_Tasks and exercises_.
1. In the article on sailor Luke Patience, why did he and Stuart Bithell decide to end their partnership after London 2012?
2. Name every person mentioned by name in the article on sailor Luke Patience.

_Page extract_.
Something nags at Luke Patience.

It will irk him for the next three-and-a-half years. Such is the territory that comes with possessing an Olympic silver medal.

Not that the Helensburgh sailor's achievement at London 2012, where he finished second to the 2011 and 2012 world champions in the 470 two-man dinghy event with Rochdale's Stuart Bithell, should be glossed over.

Standing on an Olympic podium was easily the proudest moment of the Scot's life. But it is just that, well, there is an impatience about Patience. Rio 2016 is already on the horizon and there is a determination to turn that silver into gold.

Well before the Olympic celebrations died down – and the 26-year-old admits they extended to several months – Patience and Bithell had to come to the most difficult decision of their careers. A partnership seemingly made in heaven (within two weeks of coming together in 2009 they won a silver medal at the World Championships), was dead in the water.

Patience had colourfully stressed that the pair would be together for the next Olympics "providing we don't die in a plane crash", but was forced to revise that thought. It was only days after they clambered down from the podium last summer that they discovered the light winds around Rio for the next Games meant the pair would likely be too heavy to make a realistic bid for gold.

"It was a no-brainer factually but it was very difficult," said Patience, who had been rivals with Bithell in the 420 class before they teamed up. "Ten or 12 days after the Games I was sitting down with Stephen Park, the Olympic manager, and Stuart in the knowledge that this was a chat about moving forward. We were just getting some guidance about how we might go about making a decision and we talked at great length about what it would take to win in Rio. Weight and height are a big deal in our sport and we looked at the stats and Stuart and I knew we couldn't do it together.

"We didn't make the decision there and then but decided to get more facts and look at it a bit more but I think we knew in our hearts the whole time what the conclusion would be. It was hard. He's one of my best mates and what a ride we've had together. In these two-man boats you are 'married' and effectively live together. I spent more time with him than anyone else in the world and we were on a similar wavelength.

"We could've stayed together on the boat. We're quite marketable lads, we could have found ourselves some lovely sponsorship and milked the next four years. We might have even dominated the circuit rather than just being one of the best but, in the one week it actually mattered to us, we'd probably have been beaten because of the weight disadvantage.

"It wouldn't make you a bad guy to choose that route but that's not why we do it. We do it to win and we made the hard choice and the right choice. At the top of any sport, it's the marginal moments and inches and millimetres that make the difference and in this case it was just a few kilograms. I'm not saying it would have been impossible but we knew we would always be at a disadvantage and know that four years on, if we didn't win we'd never forgive ourselves. We weren't prepared for that to be the case."

_Collected material_.
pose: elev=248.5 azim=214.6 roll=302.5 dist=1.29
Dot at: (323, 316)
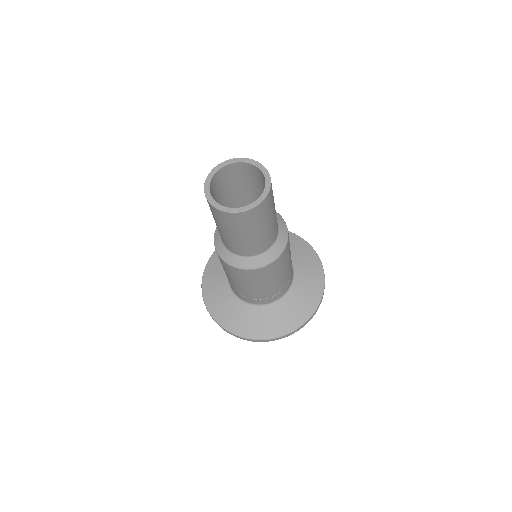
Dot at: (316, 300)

_The solutions_.
1. They found out that the light winds around Rio for the next Games meant they would likely be too heavy to make a realistic bid for gold. Weight and height matter a lot in their sport, so staying together would have left them at a disadvantage in the one week that counted.

2. Luke Patience, Stuart Bithell, Stephen Park